Getting Flexible With Your Contributions
If you ever thought working out how much you could put away in a retirement plan was complex, then you’re either reading an ancient pensions guide book or your earning level is up with Premier League footballers and investment bankers.
For ordinary mortals (that’s the rest of us), the answer is very simple. You can invest what you earn – yes, every penny of it – into a pension plan. OK, you’re unlikely to be in that position but it underlines how far we’ve moved since 2006 away from the days when you need to consult nine different rule books and keep a calculator at hand to ensure you did not bust your pension contribution limits.
Now, flexibility is the key whether you have a pension through your workplace or via another route or a mix of the two. As long as you earned the money from employment or self-employment you can use it as a pension contribution.
The emphasis is on “earning” – if the money comes from interest, dividends, or capital gains you make when you sell a property or other assets such as shares or that vintage Ferrari, then it does not count.
There are special rules for stakeholder pensions for those who are out of work, between jobs, taking time off to raise a family or care for a dependant and for under 18s.
The new rules make saving in pension schemes more flexible.
There is a maximum amount you can pay in tax-free each year. (From 2006 this was £215,000 rising to £255,000 by 2010).
If you pay in more than this you’ll be taxed at 40% on the extra.
There is also a maximum amount you can pay in during your lifetime.
In 2006 this was £1.5m, (rising to £1.8m by 2010). If you exceed this amount you are taxed at 25% on the excess as you withdraw it (or at a huge 55% if you withdraw a lump sum).
The new rules make saving in pension schemes more flexible. And it is now easier to save in more than one scheme should you wish. So you could take maximum advantage of a workplace plan and then add some more outside as it now easy to mix personal and employer paid schemes.
These Rules Make Saving For a Pension More Flexible
There are also alternatives when it comes to turning your pension pot into a retirement income.
You are now able to
- Invest in an annuity providing a regular and secure income for the rest of your life – and, in some cases, for the life of your partner or other named person.
- Draw income directly from your pension plan while keeping your annuity options open until you reach 75 – this is called “income drawdown”. This has plus and minus points and requires professional advice before entering into a contract. You will need a substantial pension pot to make this worthwhile.
- The Alternatively Secured Pension is a little known device which allows you to retain your pension pot and bypass the rules that say you must turn your personal pension into an annuity when you reach 75. You family could even inherit your pension savings. But very few ASPs have ever been sold because there are some horrific tax charges to make up for the apparent freedom.

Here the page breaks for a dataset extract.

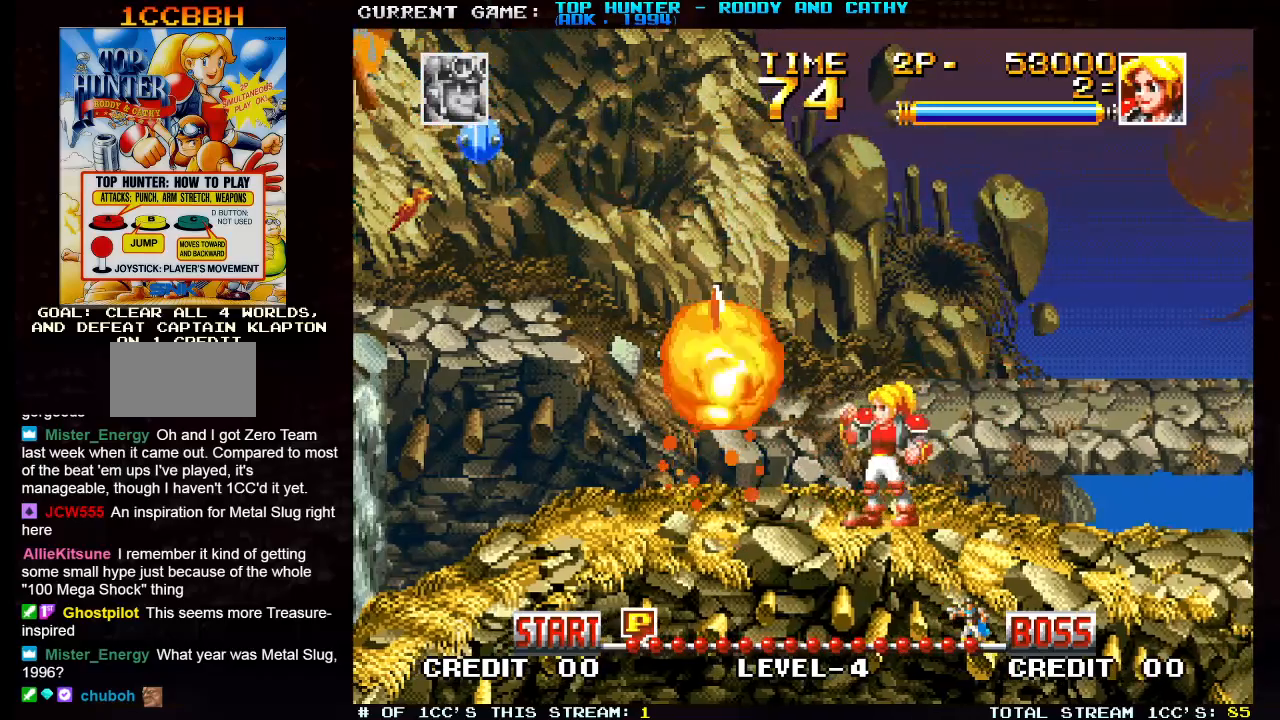
{"buttons": ["SQUARE"], "left_stick": "center", "events": [[167, "left_stick", "center"], [233, "SQUARE", "down"]]}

- Work while you take a pension. You have always been able to work while drawing a pension from the state or a pensions company or an employer. Now, you can draw a pension from a workplace scheme while continuing to work in the same employment – possibly even building up a second pension entitlement. So you could work fewer hours but have the same overall earnings thanks to the pension. More flexibility.
All pension schemes now offer tax-free lump sums of up to a quarter of your pension so long as this is less than 25% of your lifetime allowance. And as that stands at £1.75m (rising to £1.8m on April 6, 2010) breaching the lifetime limit is only of concern to those with so much money that they really don’t have retirement income concerns.
After all, if you’re rich enough to have built up a pension pot of this size, then you’ve probably got a pretty good team of accountants to sort all this out for you!
But, whatever you decide to do, always take professional advice before investing in a pension. Unlike most other forms of investment, you can’t change your mind once or sell the holding. A pension is really for life.